Para el taxista de seguro esta era una carrera de rutina: trasladar turistas en su Mercedes Benz negro desde un punto hacia otro en Estocolmo. Esa fue la primera parada en el viaje que concluí el domingo por el Báltico.
Por la ventana yo miraba cómo dejábamos atrás ríos, canales, muros de piedra y el barrio antiguo de Gamla Stan, en camino hacia el museo de Abba.
Él era iraní y me preguntó que de dónde éramos nosotros. Estoy acostumbrada a que me respondan “¿dónde queda eso?”, cuando digo “Panamá”, y a tener que mencionar el Canal, Durán, Noriega y la invasión para generar entendimiento. Pero en este caso, al contestarle al taxista, lo primero que me dijo fue que recordaba que nuestro equipo se estrenó en un Mundial el año pasado en Rusia. “Your team no play good”, exclamó en un inglés cojo, “but you were the happier team”.
Pues sí, nuestro equipo fue el que terminó de último en el ranking del Mundial, pero mira tú, lo que más recordaba este señor fue la alegría panameña. Me puse feliz.
Me fascina viajar. A mí solo me dicen “vamos”, y estoy. Luego pido detalles. Me encanta montarme en un avión, llegar a nuevos destinos, recorrerlos, sumarlos a mi lista de países conocidos, tomarles fotos, compartirlas en mis redes, visitar sus sitios icónicos, probar sus dulces, hablar con su gente y marinarme en otros climas que nuestra pegajosa humedad.
Esta vez tomé un crucero de una semana desde Suecia hasta Dinamarca. Cada destino era más hermoso que el anterior y todos los días me enamoraba nuevamente: del esplendor de los museos en Rusia; la fortaleza medieval en Estonia; las casitas de colores en Warnemünde, Alemania; y las bandas tocando música en vivo en cada placita de Copenhague.
En cada parada me decía: “Me encantaría vivir acá”. En todas las fotos que me tomé parecía que me había tragado la tierra y me había lanzado adentro de una postal.
Peroooo, en cada destino la realidad me daba una cachetada: la gente es bien fría, llegando a ser hasta descortés e incluso abiertamente hostil.
Muchos de estos países se sacudieron las cenizas que dejaron las guerras mundiales. Las noches en sus inviernos son largas y el frío es brutal. Tal vez esas son algunas razones por las que la gente es así. Eso, o simplemente no les interesa mucho caerle bien a los turistas.
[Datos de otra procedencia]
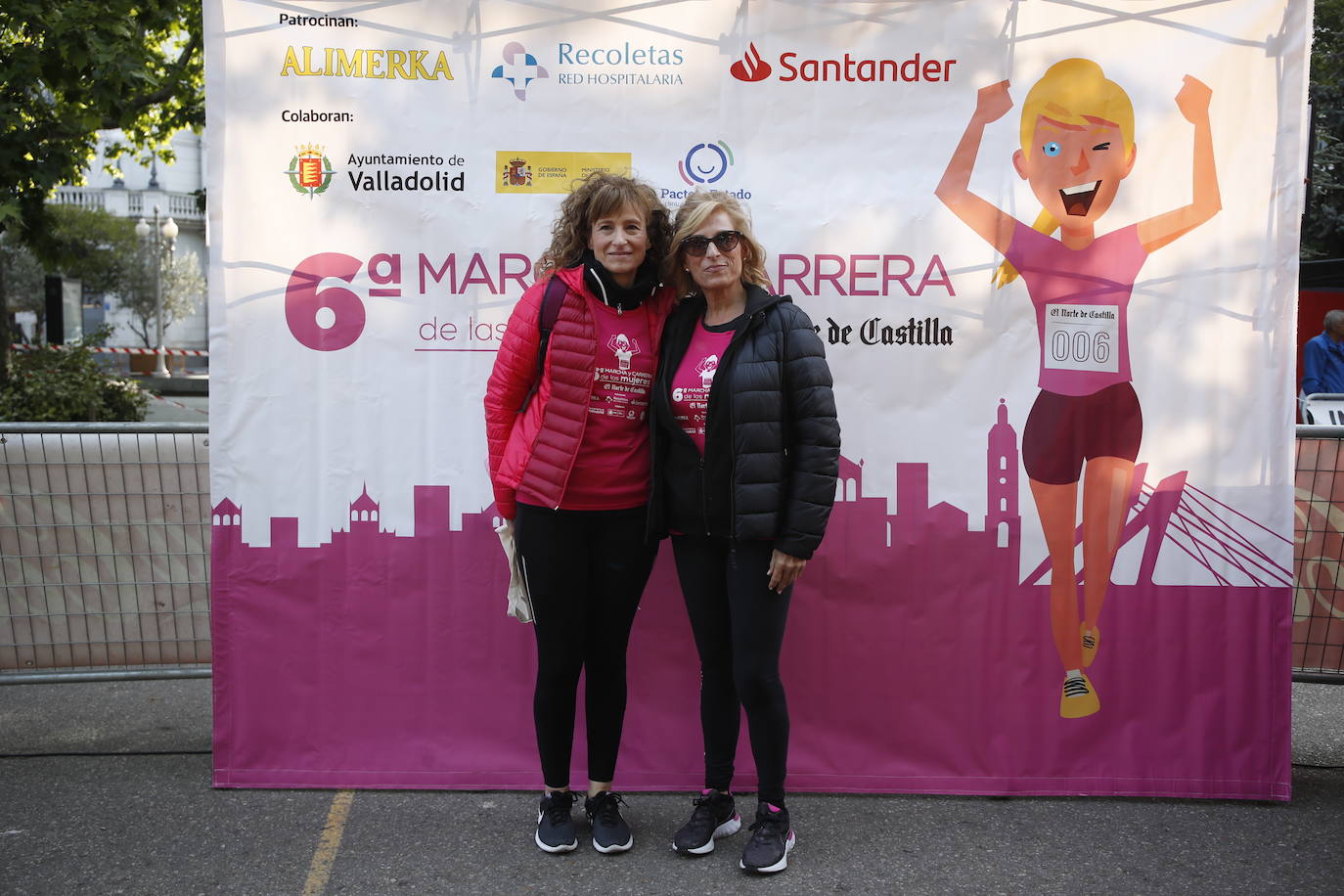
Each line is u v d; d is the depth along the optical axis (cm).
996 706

Desde la mesera que me hizo una mala cara por pedirle una Coca-Cola adicional, y el dependiente que me contestó feo porque le pregunté si podía pagar algo en dólares, hasta el ciclista en el tren que prácticamente nos sacó de nuestros puestos porque al parecer las bicicletas tenían prioridad en ese espacio, o el taxista que me reclamó durante los 10 minutos que duró el viaje mi osadía de pedirle que siguiera el taxi en el que iba el resto de mi grupo para no perdernos. (Según él, no podía hacer dos cosas a la vez: manejar y seguir un carro. Ni que hacerlo en una avenida congestionada fuera algo de Rápido y Furiosos. Ese señor ni sabe. Que venga a Panamá; le enseñamos a manejar de verdad).
Hablando de Panamá, acá somos inconformes, criticones, desordenados. Pero también campechanos, cálidos y alegres. Que los europeos se queden con sus casitas de colores; son bellas para visitar. Pero para vivir, me quedo con Panamá… y su gente.